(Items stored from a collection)
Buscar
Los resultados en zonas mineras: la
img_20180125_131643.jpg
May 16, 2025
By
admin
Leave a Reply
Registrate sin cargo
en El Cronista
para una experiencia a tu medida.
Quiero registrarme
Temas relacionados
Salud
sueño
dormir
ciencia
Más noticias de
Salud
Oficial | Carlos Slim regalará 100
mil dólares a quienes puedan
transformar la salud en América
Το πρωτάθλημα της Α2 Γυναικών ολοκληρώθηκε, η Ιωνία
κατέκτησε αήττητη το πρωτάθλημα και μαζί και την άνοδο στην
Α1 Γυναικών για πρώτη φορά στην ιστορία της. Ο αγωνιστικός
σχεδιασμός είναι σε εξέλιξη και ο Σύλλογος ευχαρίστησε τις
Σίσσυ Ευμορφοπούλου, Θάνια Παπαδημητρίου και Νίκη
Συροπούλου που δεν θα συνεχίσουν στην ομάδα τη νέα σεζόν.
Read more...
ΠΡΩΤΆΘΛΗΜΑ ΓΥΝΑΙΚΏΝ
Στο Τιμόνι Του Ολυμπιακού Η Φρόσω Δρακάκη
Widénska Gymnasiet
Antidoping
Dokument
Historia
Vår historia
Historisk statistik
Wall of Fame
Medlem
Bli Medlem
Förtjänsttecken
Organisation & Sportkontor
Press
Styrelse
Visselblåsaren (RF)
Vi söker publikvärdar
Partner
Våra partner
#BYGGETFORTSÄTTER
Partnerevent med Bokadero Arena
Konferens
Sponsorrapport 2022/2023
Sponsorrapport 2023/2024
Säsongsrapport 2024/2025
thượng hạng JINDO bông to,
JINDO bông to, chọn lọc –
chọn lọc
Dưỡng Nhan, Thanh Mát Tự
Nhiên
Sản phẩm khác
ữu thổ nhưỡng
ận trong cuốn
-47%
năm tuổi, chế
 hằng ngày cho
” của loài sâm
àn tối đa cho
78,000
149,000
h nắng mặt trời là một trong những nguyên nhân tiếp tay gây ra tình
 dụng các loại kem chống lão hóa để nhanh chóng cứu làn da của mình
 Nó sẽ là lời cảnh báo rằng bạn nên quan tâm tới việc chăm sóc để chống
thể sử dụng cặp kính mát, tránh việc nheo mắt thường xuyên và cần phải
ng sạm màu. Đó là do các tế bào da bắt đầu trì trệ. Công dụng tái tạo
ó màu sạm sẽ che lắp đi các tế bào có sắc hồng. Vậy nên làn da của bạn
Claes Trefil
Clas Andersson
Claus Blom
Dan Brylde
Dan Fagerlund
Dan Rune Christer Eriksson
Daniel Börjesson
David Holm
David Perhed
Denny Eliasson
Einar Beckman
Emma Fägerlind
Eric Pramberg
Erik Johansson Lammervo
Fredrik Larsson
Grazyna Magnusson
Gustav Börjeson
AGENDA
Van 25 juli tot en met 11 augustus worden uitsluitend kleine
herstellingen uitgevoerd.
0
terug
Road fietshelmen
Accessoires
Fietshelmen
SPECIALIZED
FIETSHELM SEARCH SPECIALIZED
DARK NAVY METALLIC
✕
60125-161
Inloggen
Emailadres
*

§ **What the exercise asks**:
Please substitute "Partnerrapport" for each "Sponsorrapport" throughout the listing and leave every other line unchanged.

§ **Reply**:
Buscar
Los resultados en zonas mineras: la
img_20180125_131643.jpg
May 16, 2025
By
admin
Leave a Reply
Registrate sin cargo
en El Cronista
para una experiencia a tu medida.
Quiero registrarme
Temas relacionados
Salud
sueño
dormir
ciencia
Más noticias de
Salud
Oficial | Carlos Slim regalará 100
mil dólares a quienes puedan
transformar la salud en América
Το πρωτάθλημα της Α2 Γυναικών ολοκληρώθηκε, η Ιωνία
κατέκτησε αήττητη το πρωτάθλημα και μαζί και την άνοδο στην
Α1 Γυναικών για πρώτη φορά στην ιστορία της. Ο αγωνιστικός
σχεδιασμός είναι σε εξέλιξη και ο Σύλλογος ευχαρίστησε τις
Σίσσυ Ευμορφοπούλου, Θάνια Παπαδημητρίου και Νίκη
Συροπούλου που δεν θα συνεχίσουν στην ομάδα τη νέα σεζόν.
Read more...
ΠΡΩΤΆΘΛΗΜΑ ΓΥΝΑΙΚΏΝ
Στο Τιμόνι Του Ολυμπιακού Η Φρόσω Δρακάκη
Widénska Gymnasiet
Antidoping
Dokument
Historia
Vår historia
Historisk statistik
Wall of Fame
Medlem
Bli Medlem
Förtjänsttecken
Organisation & Sportkontor
Press
Styrelse
Visselblåsaren (RF)
Vi söker publikvärdar
Partner
Våra partner
#BYGGETFORTSÄTTER
Partnerevent med Bokadero Arena
Konferens
Partnerrapport 2022/2023
Partnerrapport 2023/2024
Säsongsrapport 2024/2025
thượng hạng JINDO bông to,
JINDO bông to, chọn lọc –
chọn lọc
Dưỡng Nhan, Thanh Mát Tự
Nhiên
Sản phẩm khác
ữu thổ nhưỡng
ận trong cuốn
-47%
năm tuổi, chế
 hằng ngày cho
” của loài sâm
àn tối đa cho
78,000
149,000
h nắng mặt trời là một trong những nguyên nhân tiếp tay gây ra tình
 dụng các loại kem chống lão hóa để nhanh chóng cứu làn da của mình
 Nó sẽ là lời cảnh báo rằng bạn nên quan tâm tới việc chăm sóc để chống
thể sử dụng cặp kính mát, tránh việc nheo mắt thường xuyên và cần phải
ng sạm màu. Đó là do các tế bào da bắt đầu trì trệ. Công dụng tái tạo
ó màu sạm sẽ che lắp đi các tế bào có sắc hồng. Vậy nên làn da của bạn
Claes Trefil
Clas Andersson
Claus Blom
Dan Brylde
Dan Fagerlund
Dan Rune Christer Eriksson
Daniel Börjesson
David Holm
David Perhed
Denny Eliasson
Einar Beckman
Emma Fägerlind
Eric Pramberg
Erik Johansson Lammervo
Fredrik Larsson
Grazyna Magnusson
Gustav Börjeson
AGENDA
Van 25 juli tot en met 11 augustus worden uitsluitend kleine
herstellingen uitgevoerd.
0
terug
Road fietshelmen
Accessoires
Fietshelmen
SPECIALIZED
FIETSHELM SEARCH SPECIALIZED
DARK NAVY METALLIC
✕
60125-161
Inloggen
Emailadres
*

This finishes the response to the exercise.